裕の身長では、外から漏れ出る陽光の光が格子型になって反対側の襖に反射していることで、その存在を認知できる程度。たぶんあるんだろうが、それがどのくらいの隙間を持っているのか。

「届かないよ」

裕は言った。免罪符となって諦めてくれればいいけど、と祈りながら。しかし朝子はそれに対して驚かない。

「脚立使えばいいでしょ」
「駄目だよ。あれは柿をもぐ時に使うんだから。足のところ泥だらけで汚いんだから、家の中に入れちゃ怒られるよ」
「拭きゃあいいのよ。バカねえ」

あっと朝子はひらめいたように声を上げた。

「地獄を見るよりママのほうが怖い?」
「怖くないもん」

裕はとっさに否定した。にやにや笑う朝子の顔つきを見ると、ますます苛立ってくる。

「ママなんか怖くないし。怒られても全然平気だし」
「じゃあ決まりね。脚立使って見上げてみな」
「いいよ」
「ママには内緒にしておこうか」
「ばれたって怖くないけどね」

朝子はにんまりと笑って、小指を差し出す。きれいにマニキュアが塗布されているけれど、伸びすぎて地爪が見えている。

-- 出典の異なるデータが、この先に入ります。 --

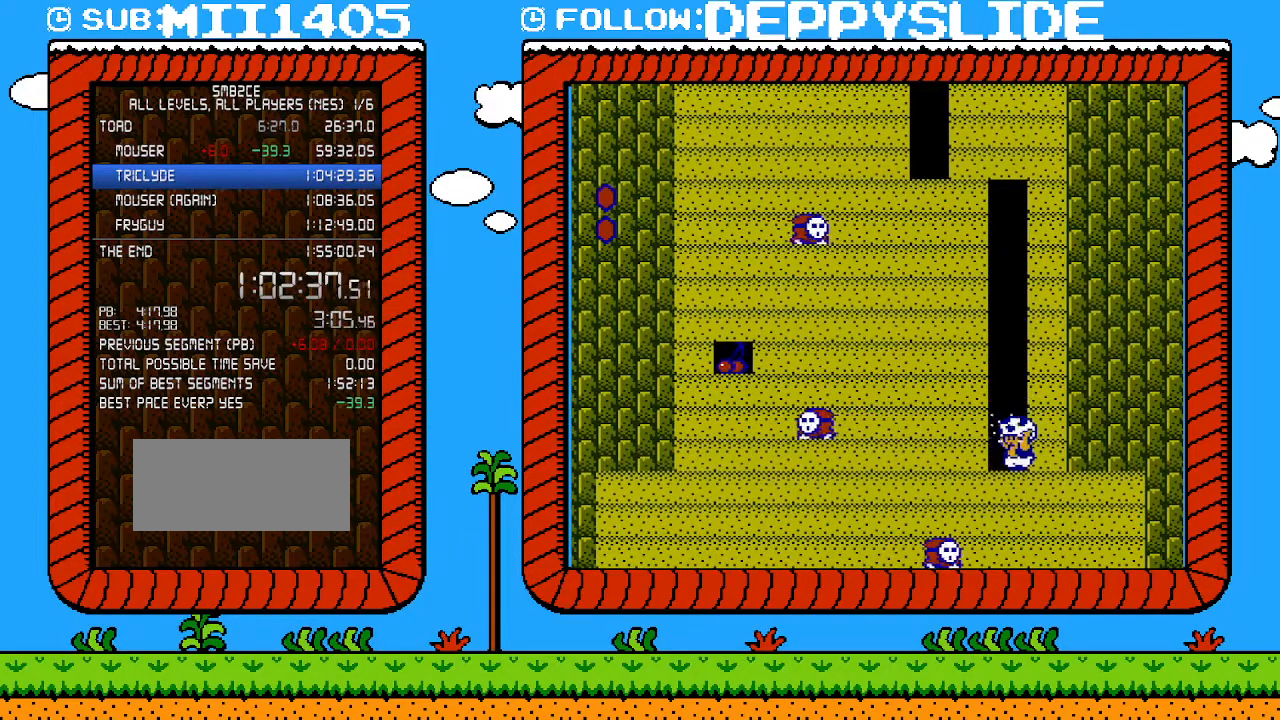
{"buttons": [], "events": [[217, "B", "down"], [433, "B", "up"]]}
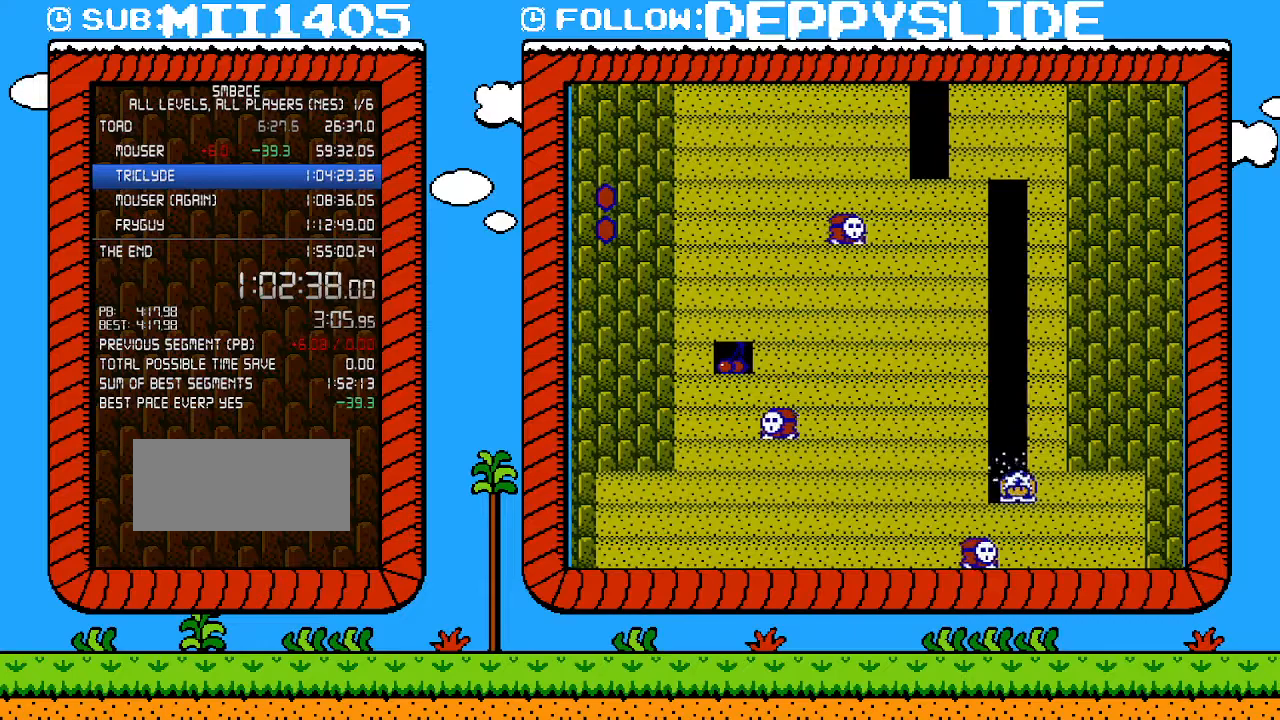
{"buttons": ["B"], "events": [[250, "B", "down"]]}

「指切りげんまん。約束をする時に使うおまじないみたいなものよ。破ったり嘘ついたりしたら、針を千本飲まなくちゃならないの」
「誰が?」
「約束を破った人が。つまり、あんたのほうがその可能性がありそうってわけ」
「破んないもん」

裕は堂々と小指をぴんと立てる。朝子がそこに自分の小指を絡めた。温かい皮膚の感覚と伸びた爪の冷たさに、裕はこそばゆくなった。

「ゆーびきーりげんまん。嘘ついたら針千本のーます。指切った」

ぽい、と放り投げるように指先が離れた。天井を見上げると、格子柄に影が濃く伸びている。

夕食の時、朝子はいつも遅れてくる。
大抵仕事が終わらずに帰ってくるのが遅くなるか、寄り道して帰ってくるか。飲んでくる時は母に連絡を入れているらしく、そういう時は最初から朝子の席に箸は置かれていない。お腹いっぱいにして帰ってくるくせに何か食べたいらしく、母は朝子のために夕食をちょこっと小皿に入れて冷蔵庫にしまう。それが大体週三回ほど。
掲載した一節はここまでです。